As with all good habits, it is extremely important to start early eye examinations for children. Studies show that 5-10% of pre-schoolers and 25% of school aged children have at least a vision problem. Early identification of a child’s vision problem is crucial because children are more responsive to treatment when the problem is detected early. Parents usually wonder whether their pre-schoolers have vision problems or when to schedule a first eye examination for them. According to the American Optometric Association (AOA), infants should have their first comprehensive eye exam at 6 months of age. Children should have additional eye exams at 3yrs and just before they get to first grade at about age 5 or 6.


For school aged children, the ADA recommends an EYE EXAM EVERY TWO YEARS if no vision correction is required. Children who need eyeglasses or contact lenses should be examined annually or as recommended by their Optometrist or Ophthalmologist. 
Your child’s vision is a prerequisite to his/her success in school. There are basic skills related to good eye sight and learning which a child should have, to perform effectively. They include near vision, distant vision, binocular (both eyes) coordination, eye movement skills, peripheral awareness and hand-eye coordination. Nowadays, computers and other digital devices are used more extensively by kids, who start at a very early age. The illuminated screens of these modern devices tend to be more visually demanding than books and other printed text. The increase in use of digital devices (and task performance at near distances e.g. reading) by children has led to a steady increase in myopia. For these reasons, it is mandatory for all children entering school for the first time to go through an eye examination.
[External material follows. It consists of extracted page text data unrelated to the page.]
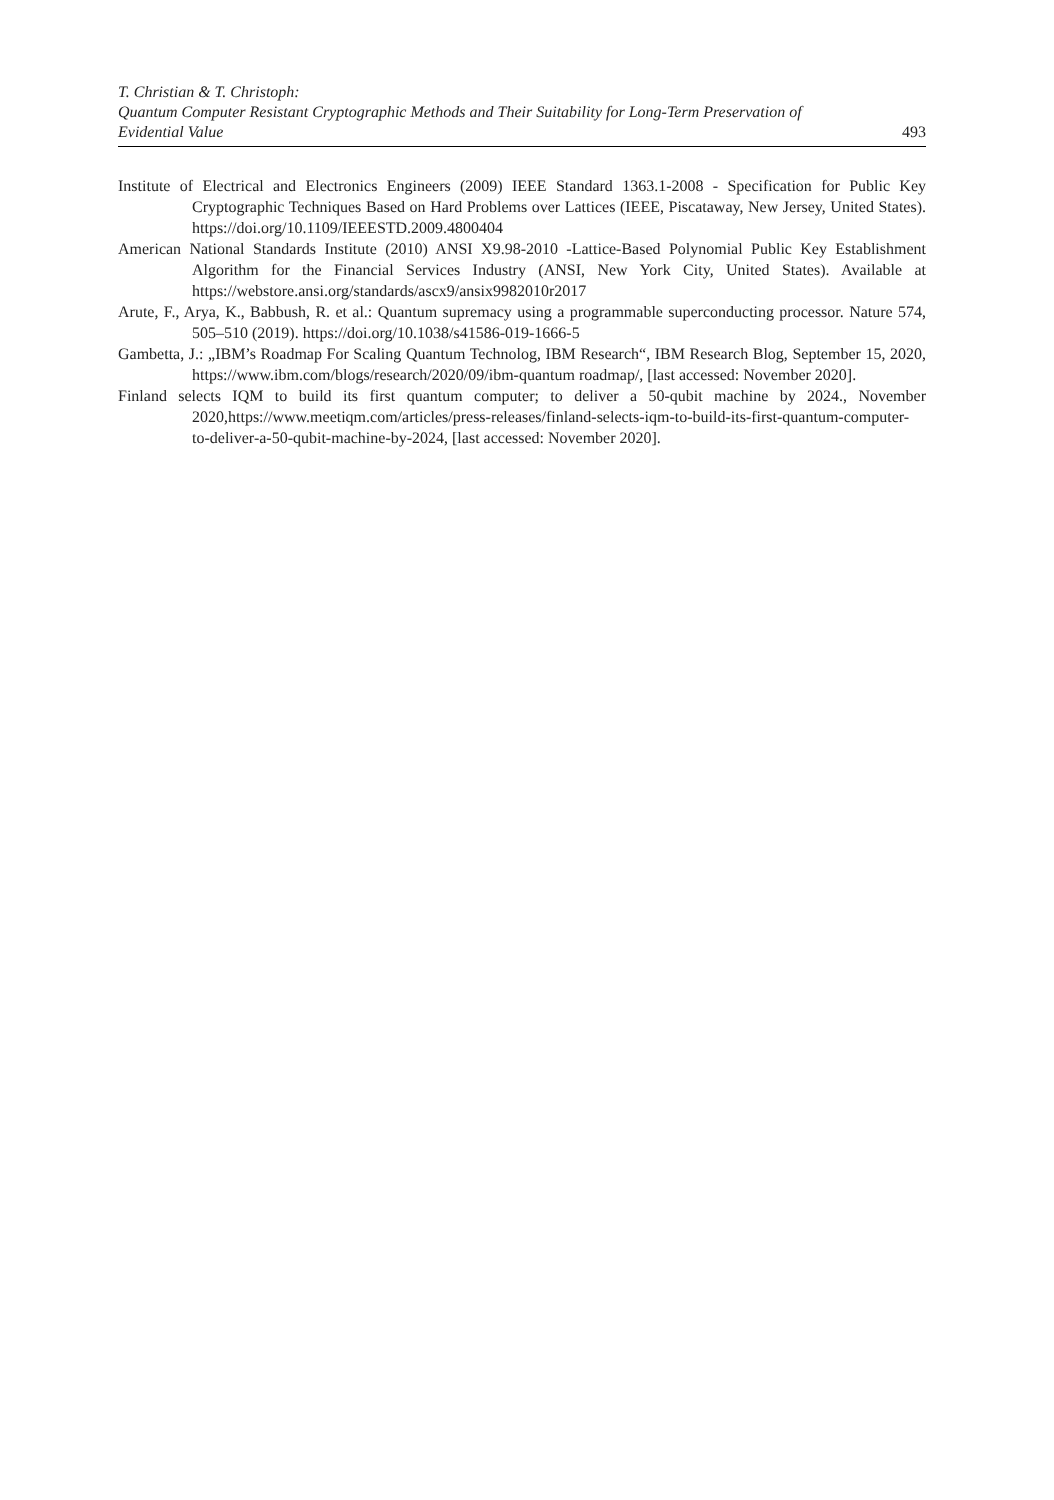T. Christian & T. Christoph:
Quantum Computer Resistant Cryptographic Methods and Their Suitability for Long-Term Preservation of Evidential Value
493
Institute of Electrical and Electronics Engineers (2009) IEEE Standard 1363.1-2008 - Specification for Public Key Cryptographic Techniques Based on Hard Problems over Lattices (IEEE, Piscataway, New Jersey, United States). https://doi.org/10.1109/IEEESTD.2009.4800404
American National Standards Institute (2010) ANSI X9.98-2010 -Lattice-Based Polynomial Public Key Establishment Algorithm for the Financial Services Industry (ANSI, New York City, United States). Available at https://webstore.ansi.org/standards/ascx9/ansix9982010r2017
Arute, F., Arya, K., Babbush, R. et al.: Quantum supremacy using a programmable superconducting processor. Nature 574, 505–510 (2019). https://doi.org/10.1038/s41586-019-1666-5
Gambetta, J.: „IBM’s Roadmap For Scaling Quantum Technolog, IBM Research“, IBM Research Blog, September 15, 2020, https://www.ibm.com/blogs/research/2020/09/ibm-quantum roadmap/, [last accessed: November 2020].
Finland selects IQM to build its first quantum computer; to deliver a 50-qubit machine by 2024., November 2020,https://www.meetiqm.com/articles/press-releases/finland-selects-iqm-to-build-its-first-quantum-computer-to-deliver-a-50-qubit-machine-by-2024, [last accessed: November 2020].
Selecting the best eye doctor before scheduling an appointment is very important. When scheduling an eye exam for your child, choose a time when he or she is usually alert and happy. Specifics of how eye exams are conducted are dependent on the child’s age. Generally the exam will include a case history, vision testing, determination of whether eyeglasses are needed, testing of eye alignment, an eye health evaluation and prescription of eyewear if need be. The case history would usually include details about your child’s birth. Information such as your child’s birth weight, the occurrence or not of complications during pregnancy as well as if the child was born prematurely would be required. Your doctor may also ask other questions concerning your child’s medical history. Details of current medication, past and present allergies may also be requested. If your child has failed a vision screening at school or during a visit to his/her paediatrician, it is worth mentioning.  Be sure to give exhaustive answers to questions concerning your child’s visual health.
Appropriate vision testing at an early age is vital to ensure your child has the visual skills required to perform well in school. A child who is unable to see print or view a blackboard can become easily frustrated, leading to poor academic performance. Some vision problems, such as lazy eye, are best treated if they are detected and corrected while the child’s visual system is still developing. A lack of quality eye care can leave your children unable to reach their full potentials!